> Available data
====
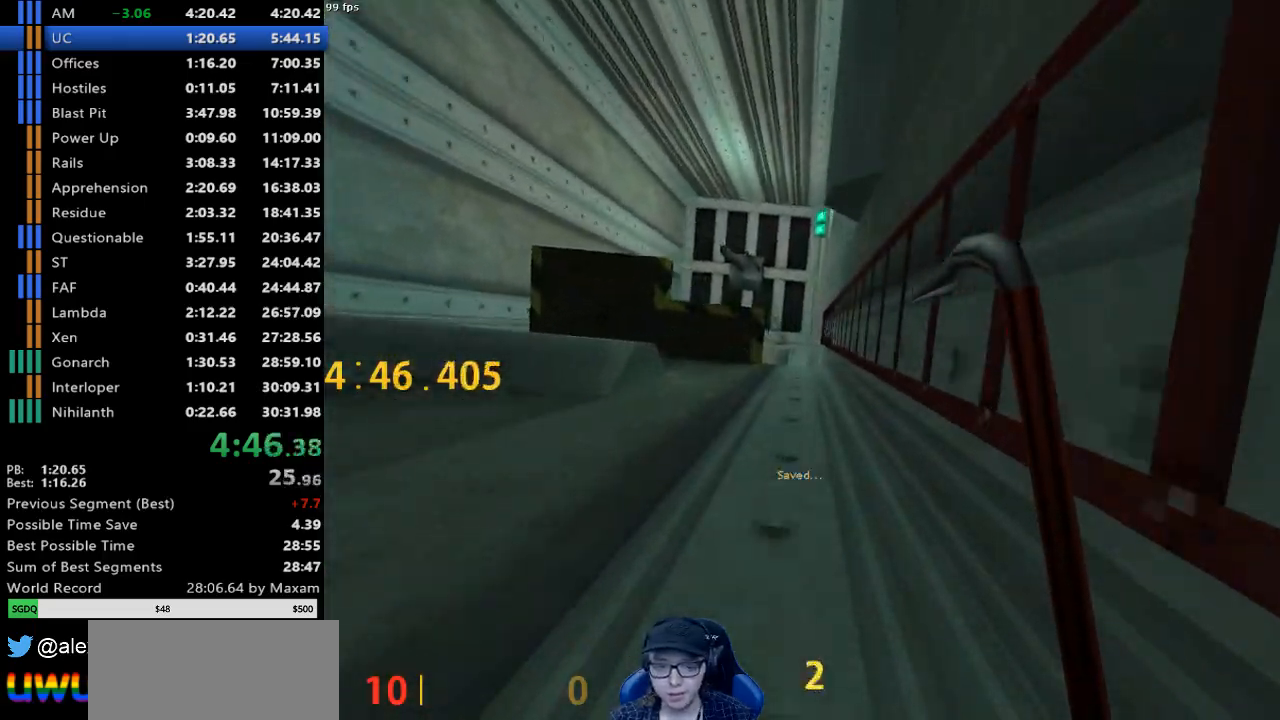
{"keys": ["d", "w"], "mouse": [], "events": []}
====
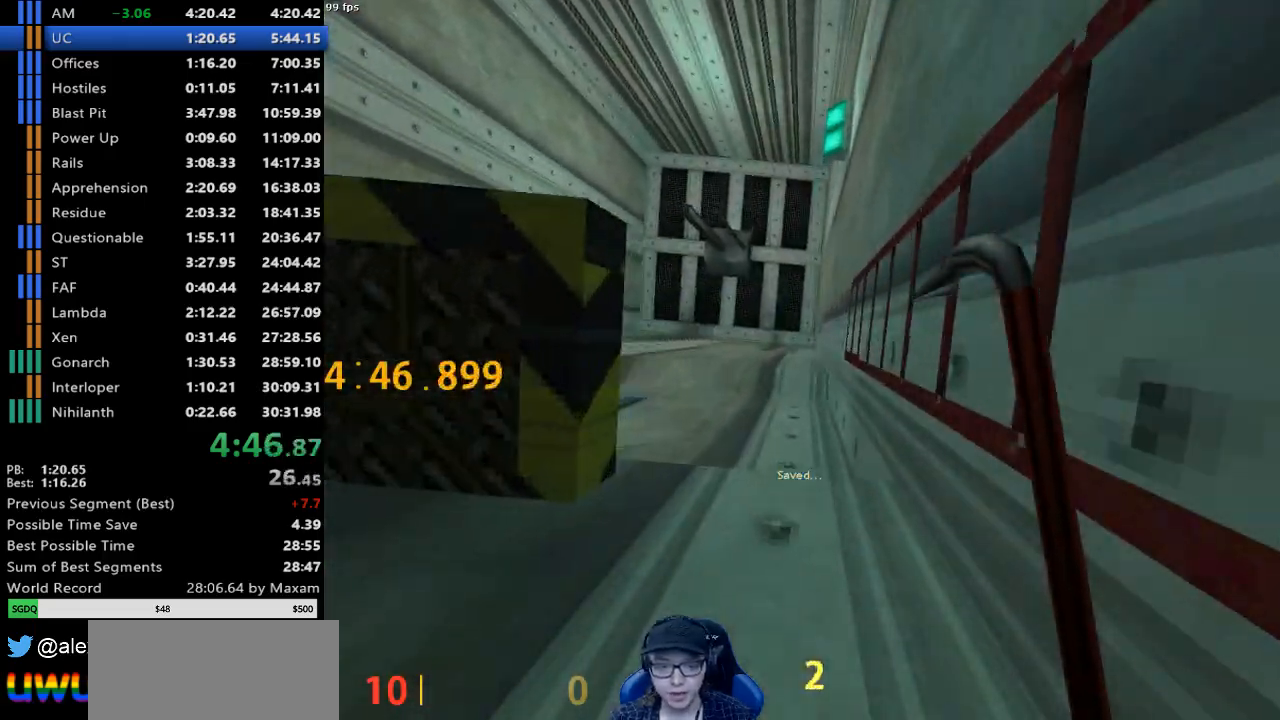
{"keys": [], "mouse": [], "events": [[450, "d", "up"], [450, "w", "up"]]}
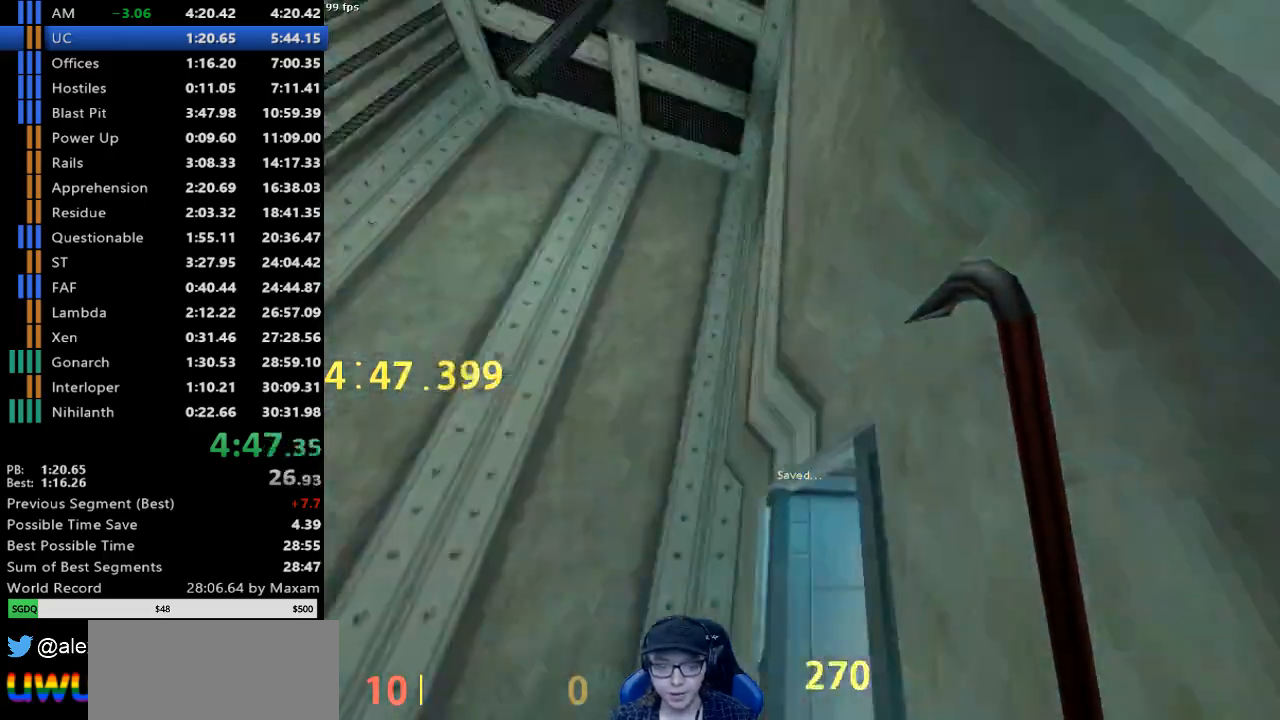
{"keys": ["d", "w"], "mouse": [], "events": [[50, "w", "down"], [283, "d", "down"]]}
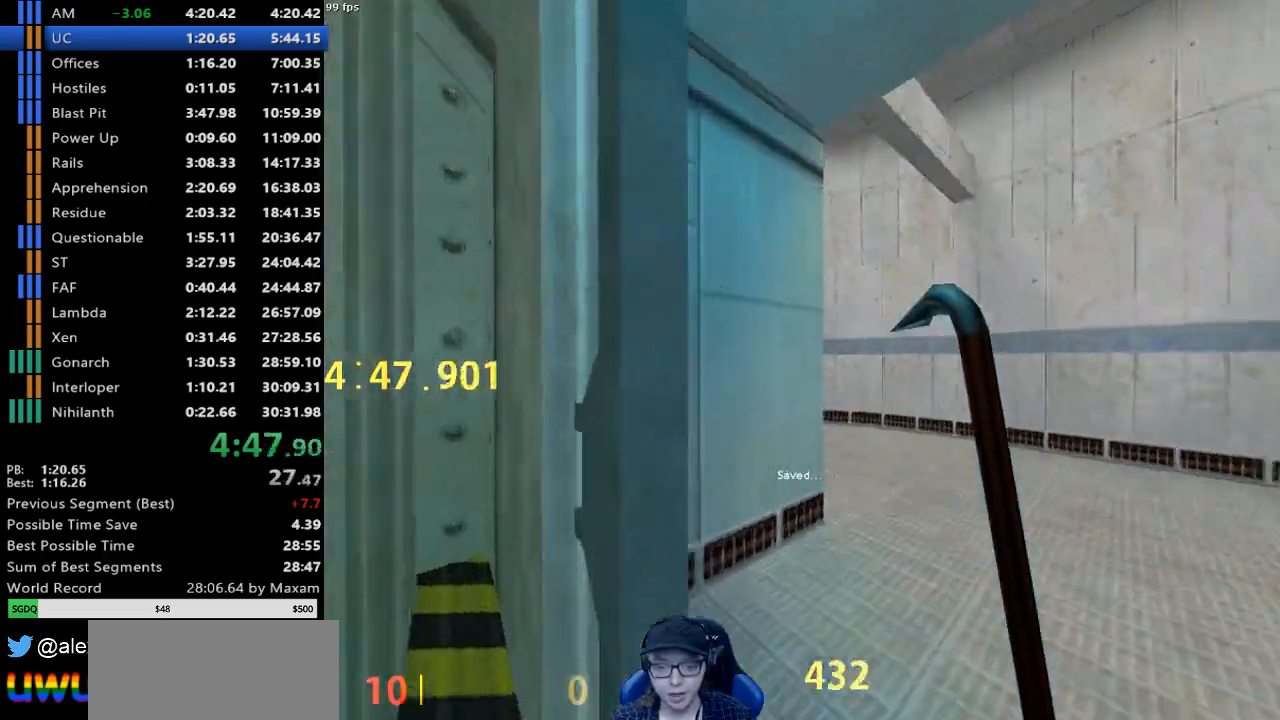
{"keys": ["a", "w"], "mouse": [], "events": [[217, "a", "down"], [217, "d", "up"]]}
====
> Work item
All lines above containing the string "down" are to be collected.

> Exercise result
{"keys": ["d", "w"], "mouse": [], "events": [[50, "w", "down"], [283, "d", "down"]]}
{"keys": ["a", "w"], "mouse": [], "events": [[217, "a", "down"], [217, "d", "up"]]}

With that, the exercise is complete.